Coming out of Queensland, there seems to have been a group of experimental writers submitting to pretty much every issue of every literary magazine through the 1970s and into the 1980s. The author names are widely varied, but the submissions all come from the same two postcodes. Have a look at this:

Jack Kangaroo is somewhat hungry. Jack Kangaroo wants to get some berries. Jack Kangaroo wants to get near the berries. Jack Kangaroo thinks about walking from a cave entrance to the bush by going through a pass through a valley through a field. Jack Kangaroo would take the berries. Jack Kangaroo thinks about eating the berries. The berries would be gone. Jack Kangaroo stays in the cave. Jack Kangaroo is still hungry.

Stories like this start showing up with great regularity from 1979. Pretty shit, right? Just like the editors, you’d dismiss them out of hand. Unless, that is, you’d come across James Meehan and the TAIL-SPIN computer program written in the 1970s to generate stories. Meehan’s system takes a simple character, gives him or her a goal, then decides the outcome of the story through simple logic tests. It’s one of the earliest experiments in artificial intelligence and narrative. The above looks a lot like the output of his US system, only with an Australian character. We’ve turned up dozens of these stories in the SLV archive. Random? Apparently not.

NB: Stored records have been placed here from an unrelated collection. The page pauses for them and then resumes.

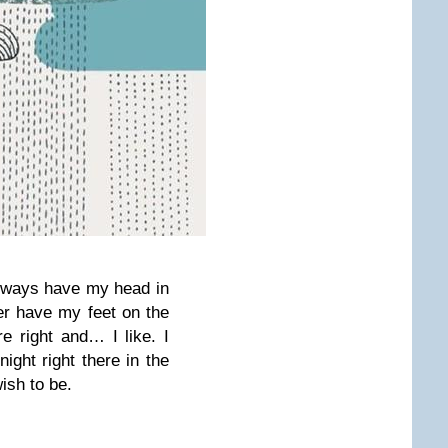
always have my head in
er have my feet on the
e right and… I like. I
night right there in the
ish to be.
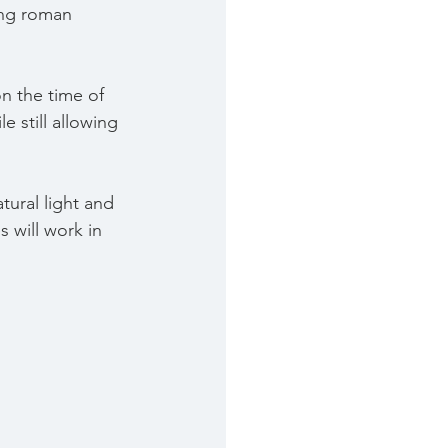
ing roman 
n the time of 
e still allowing 
tural light and 
 will work in 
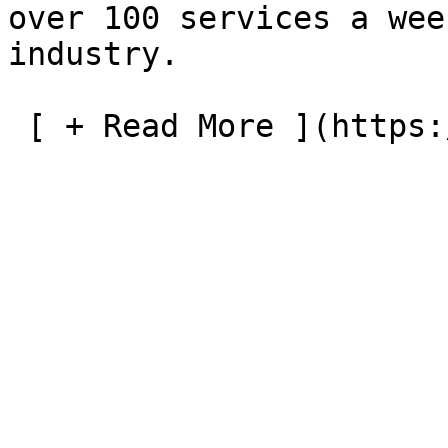
over 100 services a wee
industry.

 [ + Read More ](https://tasrail.com.au/about-us) 
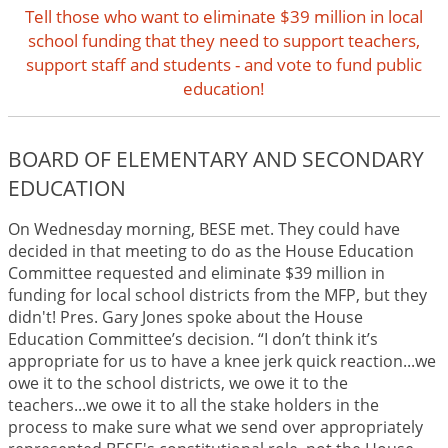
Tell those who want to eliminate $39 million in local
school funding that they need to support teachers,
support staff and students - and vote to fund public
education!
BOARD OF ELEMENTARY AND SECONDARY
EDUCATION
On Wednesday morning, BESE met. They could have
decided in that meeting to do as the House Education
Committee requested and eliminate $39 million in
funding for local school districts from the MFP, but they
didn't! Pres. Gary Jones spoke about the House
Education Committee’s decision. “I don’t think it’s
appropriate for us to have a knee jerk quick reaction...we
owe it to the school districts, we owe it to the
teachers...we owe it to all the stake holders in the
process to make sure what we send over appropriately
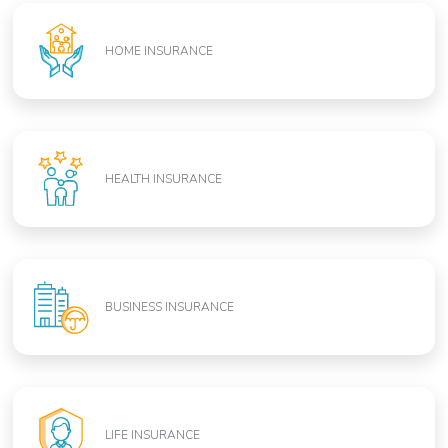
HOME INSURANCE
HEALTH INSURANCE
BUSINESS INSURANCE
LIFE INSURANCE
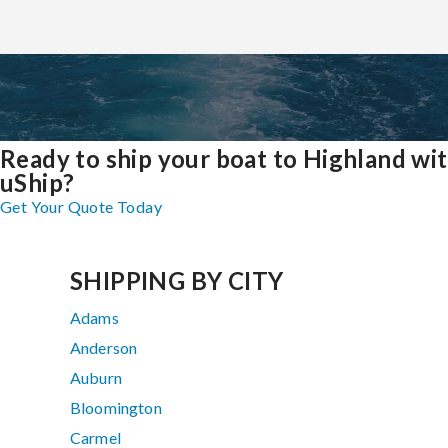
Ready to ship your boat to Highland wi
uShip?
Get Your Quote Today
SHIPPING BY CITY
Adams
Anderson
Auburn
Bloomington
Carmel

You’ll recall another find from the archive, the realist manifesto New Writing for the Real Australia, and my attempts to discover who wrote it. The only reference I could find to the manifesto was from a speech given by a computer scientist at MIT in 1977. He essentially quoted the manifesto, saying that in good stories, “action may be retrospective or prospective, but rarely on the page.” Who was that computer scientist? James Meehan.

So here’s where things get interesting. Creating a mechanism to write stories like the one above isn’t hard. What’s hard is giving the results a sense of aesthetics. Meehan, a programmer rather than author, needed a set of guiding literary principles for his TAIL-SPIN system. New Writing for the Real Australia provided exactly that.

We have no idea how Meehan came by the manifesto (our best guess is a collaborator in Queensland), but sure enough, when we downloaded the source code from Meehan’s TAIL-SPIN, the manifesto was there, translated into machine logic: a list of symbols to build the story around; vocabulary and grammar choices reflecting a sense of melancholic longing; various natural settings; and a set of stereotypical traits used to create characters. Once this logic was plugged into the TAIL-SPIN system, it spat out increasingly sophisticated tales of the Australian bush.

Now, in the artificial intelligence world, success means passing the Turing Test, where a person who interacts with your software believes they’re interacting with a human.[iii] With literature, that means readers assume a story was written by a human author. And what better way to run the test than submit your generated stories to the editors of magazines? Because that’s precisely what Meehan and subsequent generations of artificial intelligence programmers did. They sent their results to magazines, to see who could get a story picked up.

I don’t know what the editors made of the atrocious early attempts, but with the advent of natural language processing, and the birth of the earliest forms of the internet, both language and content became exponentially more sophisticated. In the 1980s, these computer-generated tales dwindle and finally disappear from the archive in the SLV. Did the programmers give up? Quite the opposite. They finally started passing the Turing Test, and machine-written stories made it into print.

It’s worth noting that while approaches varied, the underlying aesthetic principles stayed the same. Subsequent programmers simply inherited Meehan’s guiding literary rule-set. His logic (or rather, the logic of New Writing) was taken across into the US, to Europe and around the world. Over decades, dozens of artificial intelligence programs produced stories using a wide variety of grammars and technologies, but the ideal type of story they were trying to write remained the same.

All of this leads to the most startling discovery of the project, and what we’ve been dying to share: based on current analysis of the slush-pile archive, we now believe that until the end of 1996, and likely up until the present day, using New Writing for the Real Australia as the guiding logic, close to half of all short stories submitted and published in Australian journals, including this one, were written by machines.


[i]    Schlomo Argamon,and Mark Olsen. “Words, Patterns and Documents: Experiments in Machine Learning and Text Analysis.”  Digital Humanities Quarterly, 3.2, 2009. This offers a good overview; and the ‘special cluster’ on Data Mining in this issue of Digital Humanities Quarterly has more on the specifics.

[ii]   I pulled the published magazines from the same year for a quick comparison, and though it was only a cursory scan, I only found four mentions. One in particular jumped out, from David Martin talking about the future of Australian writing and its archetypes in Overland 33 ( December 1965) p. 40: “He is nearly gone already, that hard-bitten bloke under the slouch-hat; his wings have started to moult not in heaven but here below. The digger who, somewhere in Vietnam, cleans his nails with his bayonet is not his brother but his step-brother, sired by a different father to a different likeness. The lad balloted into the army like a chook in a raffle to fight in an unjust war, won’t stir the folk imagination … Writers who [still] write about our old friend will write about a ghost. The roots have withered, in bush and city. Good-bye!”

[iii]  You might not realise, but these days a vast number of articles, reports and click-bait articles are generated by algorithms. If you don’t believe me, take your own Turing Test to see if you can spot AI-generated literature over at the New York Times.